I haven't been able to find information on this yet, so below I'm assuming miners don't do this.
Say the most recent block is solved and miner Bob finds out about it at t=0. Bob already has a pool of transactions to start hashing on. However, Bob could wait for transactions with higher tx fees to show up. If he does this, his probability of finding a block will be lower (having less time to mine), but wouldn't his potential payout be higher? If so, wouldn't there be an optimal time that Bob should wait to maximize his overall revenue? What strategy should Bob use to determine his optimal wait time?
Say Bob and Bill have similar hash rates, but Bob uses this strategy and Bill doesn't. Bob ends up using less electricity than Bill, so not only is Bob's revenue higher, Bob's profit margin should also be higher, no?
Taking this train of thought further, say Jill has twice Bob and Bill's hashing power. Will Jill's optimal wait time be longer than Bob's? In other words, if Jill can afford to wait even longer than Bob can, her payout will be even higher than Bob's.

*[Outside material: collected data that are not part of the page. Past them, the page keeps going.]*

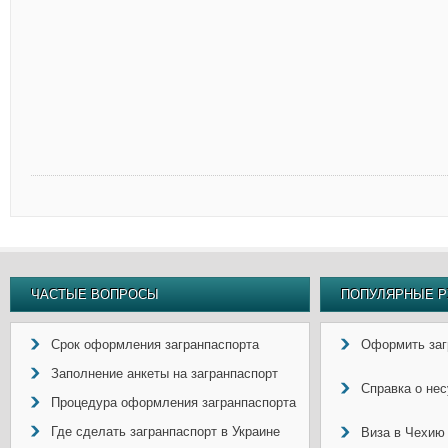
ЧАСТЫЕ ВОПРОСЫ
ПОПУЛЯРНЫЕ Р
Срок оформления загранпаспорта
Оформить заг
Заполнение анкеты на загранпаспорт
Справка о не
Процедура оформления загранпаспорта
Где сделать загранпаспорт в Украине
Виза в Чехию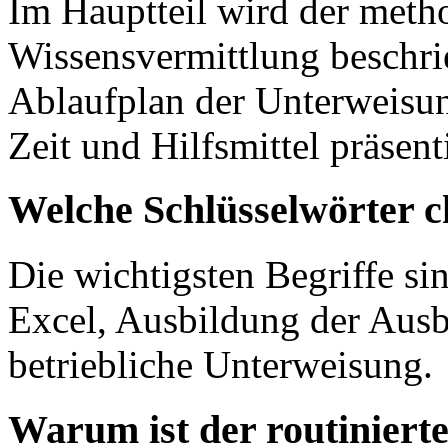
Im Hauptteil wird der meth
Wissensvermittlung beschrie
Ablaufplan der Unterweisun
Zeit und Hilfsmittel präsenti
Welche Schlüsselwörter c
Die wichtigsten Begriffe s
Excel, Ausbildung der Ausb
betriebliche Unterweisung.
Warum ist der routiniert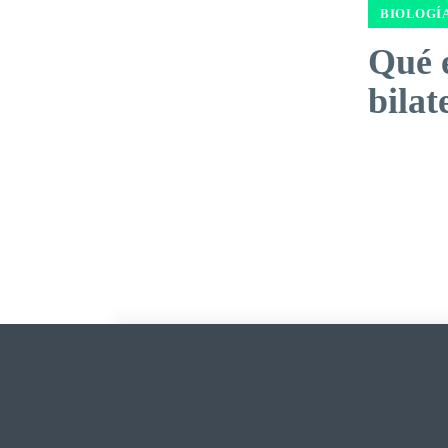
BIOLOGÍ
Qué e
bilat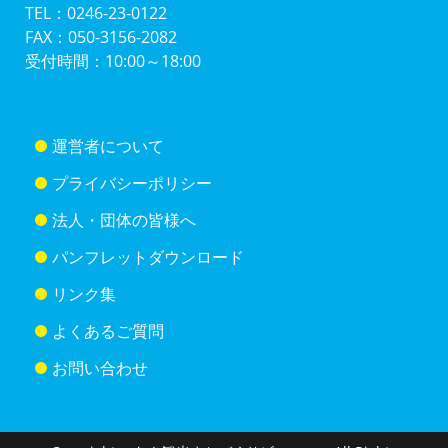
TEL：0246-23-0122
FAX：050-3156-2082
受付時間：10:00～18:00
運営者について
プライバシーポリシー
法人・団体の皆様へ
パンフレットダウンロード
リンク集
よくあるご質問
お問い合わせ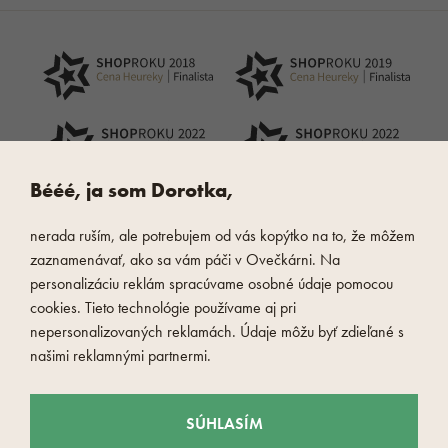
Bééé, ja som Dorotka,
nerada ruším, ale potrebujem od vás kopýtko na to, že môžem
zaznamenávať, ako sa vám páči v Ovečkárni. Na
personalizáciu reklám spracúvame osobné údaje pomocou
cookies. Tieto technológie používame aj pri
nepersonalizovaných reklamách. Údaje môžu byť zdieľané s
našimi reklamnými partnermi.
SÚHLASÍM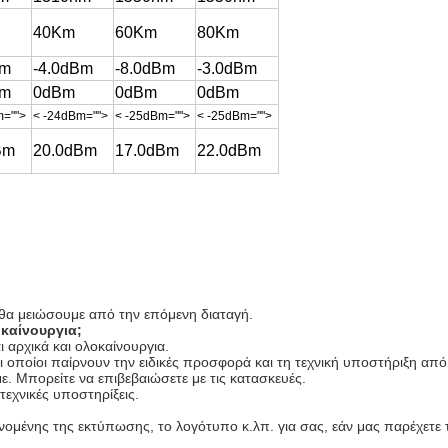
40Km
60Km
80Km
Bm
-4.0dBm
-8.0dBm
-3.0dBm
Bm
0dBm
0dBm
0dBm
m="">
< -24dBm="">
< -25dBm="">
< -25dBm="">
Bm
20.0dBm
17.0dBm
22.0dBm
ι θα μειώσουμε από την επόμενη διαταγή.
οκαίνουργια;
 αρχικά και ολοκαίνουργια.
 οποίοι παίρνουν την ειδικές προσφορά και τη τεχνική υποστήριξη από
ε. Μπορείτε να επιβεβαιώσετε με τις κατασκευές.
τεχνικές υποστηρίξεις.
μένης της εκτύπωσης, το λογότυπο κ.λπ. για σας, εάν μας παρέχετε το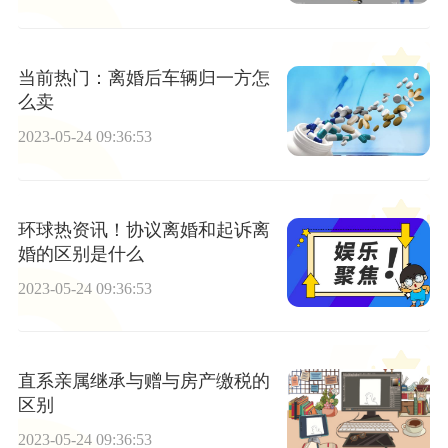
当前热门：离婚后车辆归一方怎
么卖
2023-05-24 09:36:53
环球热资讯！协议离婚和起诉离
婚的区别是什么
2023-05-24 09:36:53
直系亲属继承与赠与房产缴税的
区别
2023-05-24 09:36:53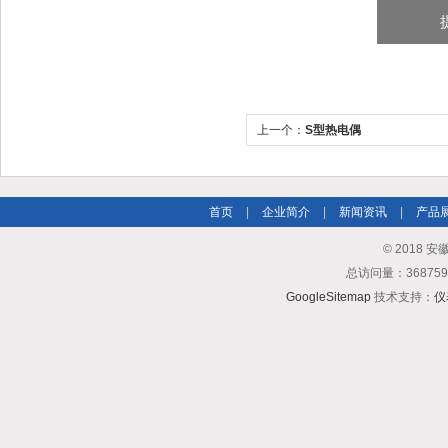
上一个：
S型热电偶
首页
|
企业简介
|
新闻资讯
|
产品
© 2018
总访问量：3687
GoogleSitemap
技术支持：
仪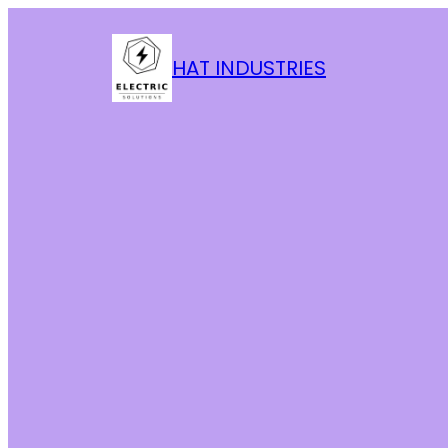
HAT INDUSTRIES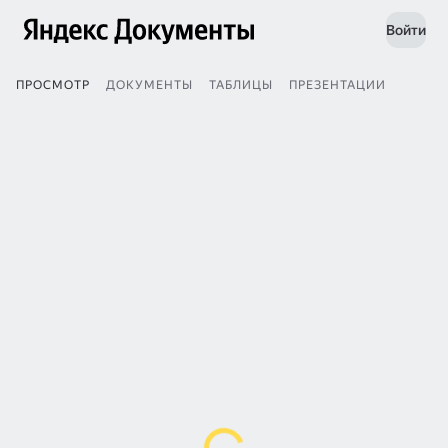
Войти
ПРОСМОТР
ДОКУМЕНТЫ
ТАБЛИЦЫ
ПРЕЗЕНТАЦИИ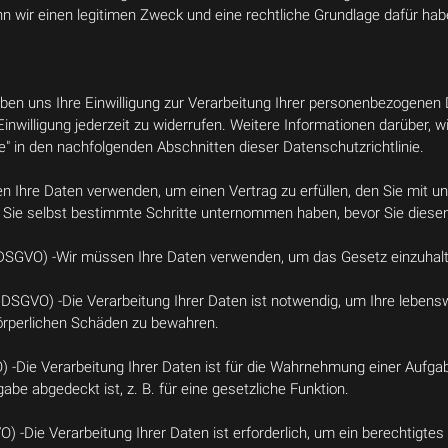
n wir einen legitimen Zweck und eine rechtliche Grundlage dafür hab
 haben uns Ihre Einwilligung zur Verarbeitung Ihrer personenbezogene
Einwilligung jederzeit zu widerrufen. Weitere Informationen darüber, w
e" in den nachfolgenden Abschnitten dieser Datenschutzrichtlinie.
sen Ihre Daten verwenden, um einen Vertrag zu erfüllen, den Sie mit un
 Sie selbst bestimmte Schritte unternommen haben, bevor Sie diesen
. c DSGVO) -Wir müssen Ihre Daten verwenden, um das Gesetz einzuhal
. d DSGVO) -Die Verarbeitung Ihrer Daten ist notwendig, um Ihre leben
örperlichen Schäden zu bewahren.
O) -Die Verarbeitung Ihrer Daten ist für die Wahrnehmung einer Aufgabe 
abe abgedeckt ist, z. B. für eine gesetzliche Funktion.
VO) -Die Verarbeitung Ihrer Daten ist erforderlich, um ein berechtigte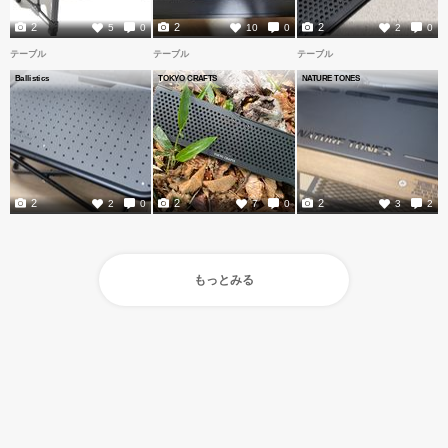
2
2
2
5
0
10
0
2
0
テーブル
テーブル
テーブル
Ballistics
TOKYO CRAFTS
NATURE TONES
2
2
2
2
0
7
0
3
2
もっとみる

That's good news for her, especially since her electricity costs are also higher.
If every miner adopts Bob's waiting strategy, what effect would this have on confirmation times? For example, Jill will end up with transactions in her block that wouldn't be there if she didn't wait. Therefore, if Jill manages to solve her block, it will contain higher valued transactions that confirmed in a time significantly less than 10 minutes. If Bob solves his block, his set of transactions should be older than Jill's, but the tx fees in them will also be lower. Would this lead to tx fees becoming strongly correlated with confirmation times?